Tekst źródłowy:
Nakładem Instytutu Pamięci Narodowej i Towarzystwa Przyjaciół Muzeum Wincentego Witosa w Wierzchosławicach ukazał się, w bieżącym miesiącu, komiks historyczny pt. "Wincenty Witos. Premier rządu 1920". Tytuł ten powstał do scenariusza Macieja Jasińskiego i w oprawie graficznej i w oprawie kolorystycznej autorstwa Jacka Michalskiego, zaś obszerną wkładkę historyczna napisał profesor Janusz Skicki, a recenzował i dokonał konsultacji historycznych profesor Marcin Bakuła.
Opowieść w całości oparta na faktach przedstawia (z zegarmistrzowską precyzją), cały zarys wydarzeń, poprzedzających historyczny "Cud nad Wisłą" , czyli zwycięstwo Polski. w wojnie z bolszewicką Rosją, na tle działań Wincentego Witosa.
Na marginesie. Był to naprawdę - naprawdę autentyczny cud, iż tyle okoliczności małych i dużych spraw spięło się w jednym momencie. A jeszcze, gdyby nie wspólne działanie tzw. ojców naszej niepodległości, to Polska po raz kolejny byłaby zmazana z map świata, zaś rewolucja komunistyczna, jakże oczekiwana np. w Niemczech, ekspresowo by rozlała się, po całej Europie!
Tylko dzięki wspólnemu działaniu naszego narodu i jego przywódców: Ignacego Daszyńskiego, Romana Dmowskiego, Wojciecha Korfantego, Ignacego Jana Paderewskiego, Józefa Piłsudskiego i głównego bohatera tej opowieści, czyli Wincentego Witosa, ten nasz piękny kraj zwyciężył! Wygrał i umocnił swoją państwowość.
Jednakże - podkreślam! Był to swoisty cud, iż tyle okoliczności małych i dużych spięło się w jednym historycznym momencie. Ba! Jakże wiele składników przyczyniło się, do tej zwycięskiej kampanii naszych wojsk, a dowodzonych przez marszałka Józefa Piłsudskiego. Albowiem, ogrom składowych, szczęśliwych przypadków, w efekcie i ostatecznie doprowadziła, iż zachowaliśmy swoją suwerenność i niepodległość.
Ogrom małych i dużych rzeczy i spraw? Dajmy na to, w czasie samej kampanii wojennej np. w ostatnim momencie dostarczono broń i amunicję z Węgier, albo odszyfrowano sowieckie szyfry i zagłuszono ich radiostacje. Nie zapominajmy, o bohaterstwie i męstwie żołnierzy i zwykłych ludzi, ale również wygranej wojnie propagandowej, czyli doprowadzenie do tego, iż cały nasz naród nie uwierzył w propagandę ruskich. Polacy nie nabrali się na ich proletariackie agitki i chcieli bić kacapa!

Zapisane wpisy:
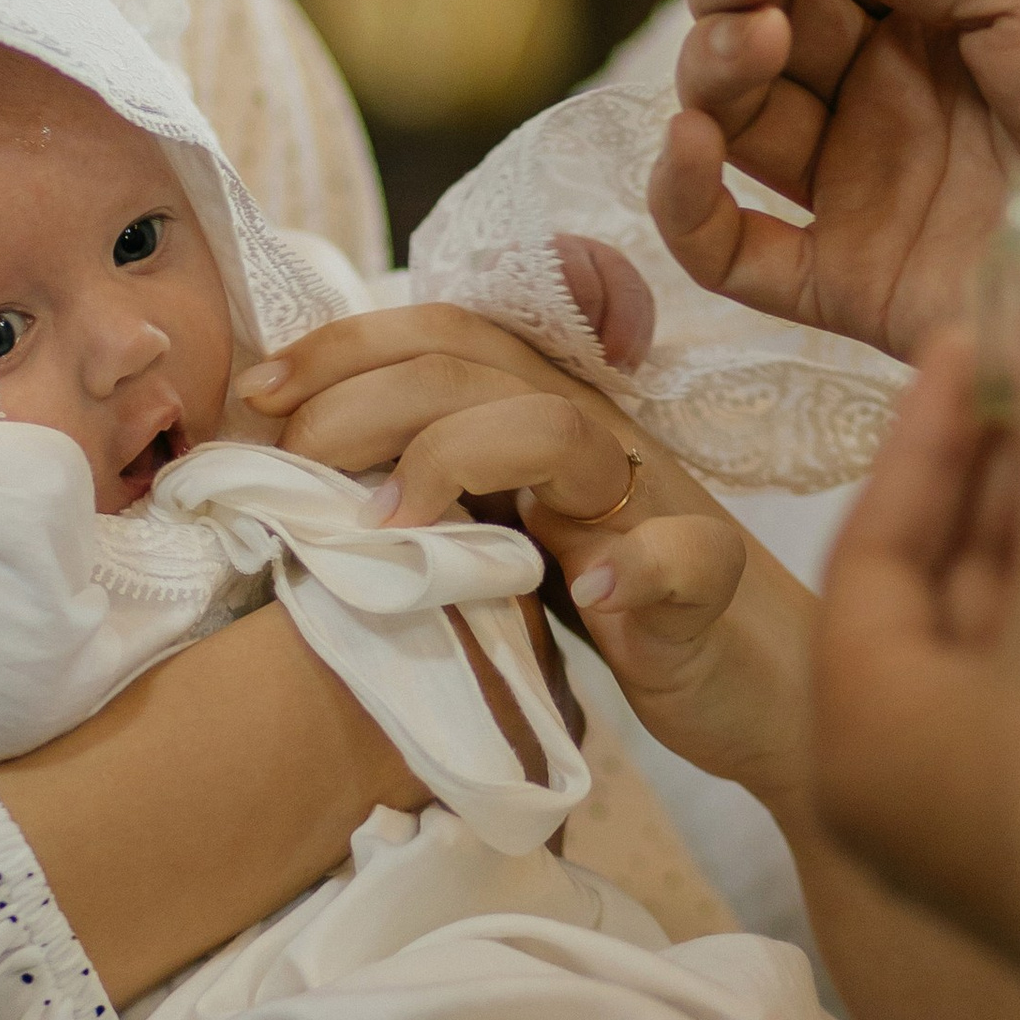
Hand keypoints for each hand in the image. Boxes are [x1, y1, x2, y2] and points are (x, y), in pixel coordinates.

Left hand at [243, 307, 806, 801]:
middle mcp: (594, 442)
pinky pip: (683, 555)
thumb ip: (439, 495)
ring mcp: (652, 506)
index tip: (259, 396)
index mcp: (542, 420)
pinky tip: (587, 595)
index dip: (345, 347)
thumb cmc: (619, 608)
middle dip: (362, 401)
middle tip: (293, 468)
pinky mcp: (709, 584)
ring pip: (559, 432)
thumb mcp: (513, 538)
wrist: (760, 680)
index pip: (442, 339)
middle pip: (473, 371)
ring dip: (459, 459)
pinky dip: (636, 567)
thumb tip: (296, 473)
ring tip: (393, 527)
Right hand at [651, 0, 1019, 439]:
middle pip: (754, 30)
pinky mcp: (850, 282)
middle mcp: (880, 100)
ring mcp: (861, 190)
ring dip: (712, 65)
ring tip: (758, 35)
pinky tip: (694, 141)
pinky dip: (685, 197)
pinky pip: (731, 250)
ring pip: (732, 123)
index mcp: (927, 16)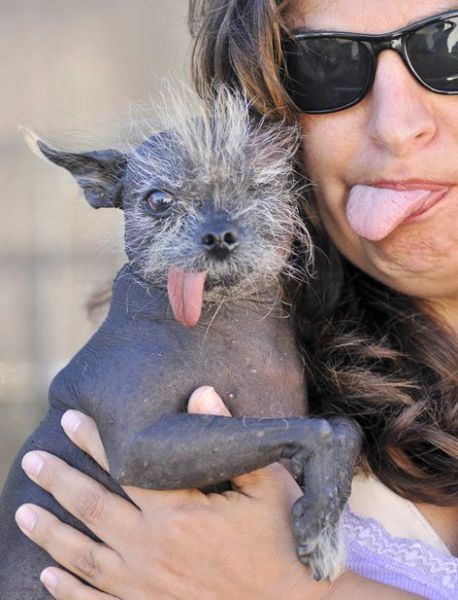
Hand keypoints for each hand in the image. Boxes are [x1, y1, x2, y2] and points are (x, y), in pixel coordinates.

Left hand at [15, 387, 327, 599]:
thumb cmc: (280, 540)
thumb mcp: (265, 483)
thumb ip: (229, 438)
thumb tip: (203, 391)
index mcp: (179, 513)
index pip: (126, 468)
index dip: (97, 441)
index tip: (71, 420)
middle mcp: (152, 548)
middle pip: (93, 508)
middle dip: (59, 480)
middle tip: (33, 459)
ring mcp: (145, 585)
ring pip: (84, 555)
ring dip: (50, 532)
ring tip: (24, 510)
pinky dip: (68, 590)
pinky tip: (48, 575)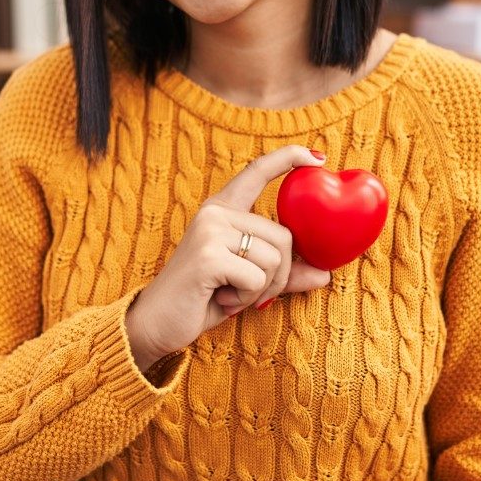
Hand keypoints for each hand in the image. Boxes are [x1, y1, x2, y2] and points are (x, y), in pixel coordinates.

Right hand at [125, 144, 333, 368]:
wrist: (156, 323)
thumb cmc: (203, 299)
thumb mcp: (248, 283)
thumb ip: (282, 275)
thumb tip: (324, 274)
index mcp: (222, 210)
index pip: (257, 171)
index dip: (289, 158)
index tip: (318, 157)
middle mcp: (215, 212)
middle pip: (284, 237)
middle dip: (279, 276)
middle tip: (247, 292)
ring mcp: (210, 231)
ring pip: (274, 259)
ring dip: (260, 290)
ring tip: (230, 295)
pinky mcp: (208, 256)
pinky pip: (257, 279)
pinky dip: (247, 298)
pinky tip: (221, 300)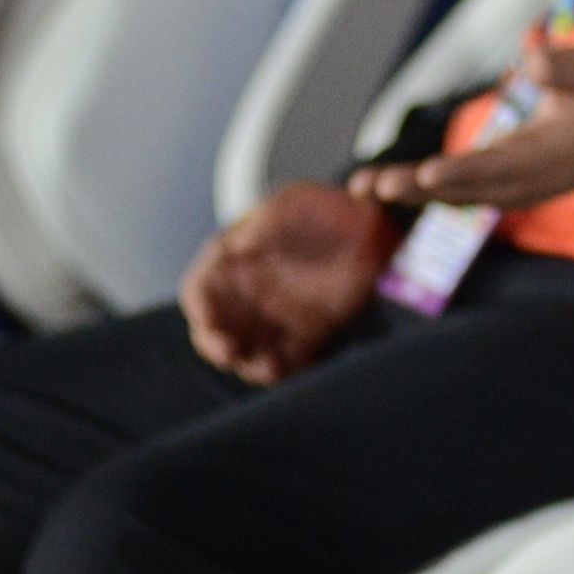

Polecenie A: Oceń, czy każde z poniższych stwierdzeń zgadza się z tekstem o komiksie, odpowiadając tak lub nie i przytaczając dosłownie rozstrzygające słowa tekstu. (i) Scenariusz komiksu napisał Jacek Michalski. (ii) Broń i amunicję z Węgier dostarczono w ostatnim momencie. (iii) Komiks ukazał się nakładem samego Instytutu Pamięci Narodowej, bez udziału innych wydawców.
Polecenie B: Przepisz wiernie fragment tekstu o komiksie, zaczynając od słów „Ogrom małych i” i kończąc na słowach „chcieli bić kacapa!”.

Pełne rozwiązanie A:
(i) Nie: „Tytuł ten powstał do scenariusza Macieja Jasińskiego”.
(ii) Tak: „w ostatnim momencie dostarczono broń i amunicję z Węgier”.
(iii) Nie: „Nakładem Instytutu Pamięci Narodowej i Towarzystwa Przyjaciół Muzeum Wincentego Witosa w Wierzchosławicach ukazał się”.

Pełne rozwiązanie B:
Ogrom małych i dużych rzeczy i spraw? Dajmy na to, w czasie samej kampanii wojennej np. w ostatnim momencie dostarczono broń i amunicję z Węgier, albo odszyfrowano sowieckie szyfry i zagłuszono ich radiostacje. Nie zapominajmy, o bohaterstwie i męstwie żołnierzy i zwykłych ludzi, ale również wygranej wojnie propagandowej, czyli doprowadzenie do tego, iż cały nasz naród nie uwierzył w propagandę ruskich. Polacy nie nabrali się na ich proletariackie agitki i chcieli bić kacapa!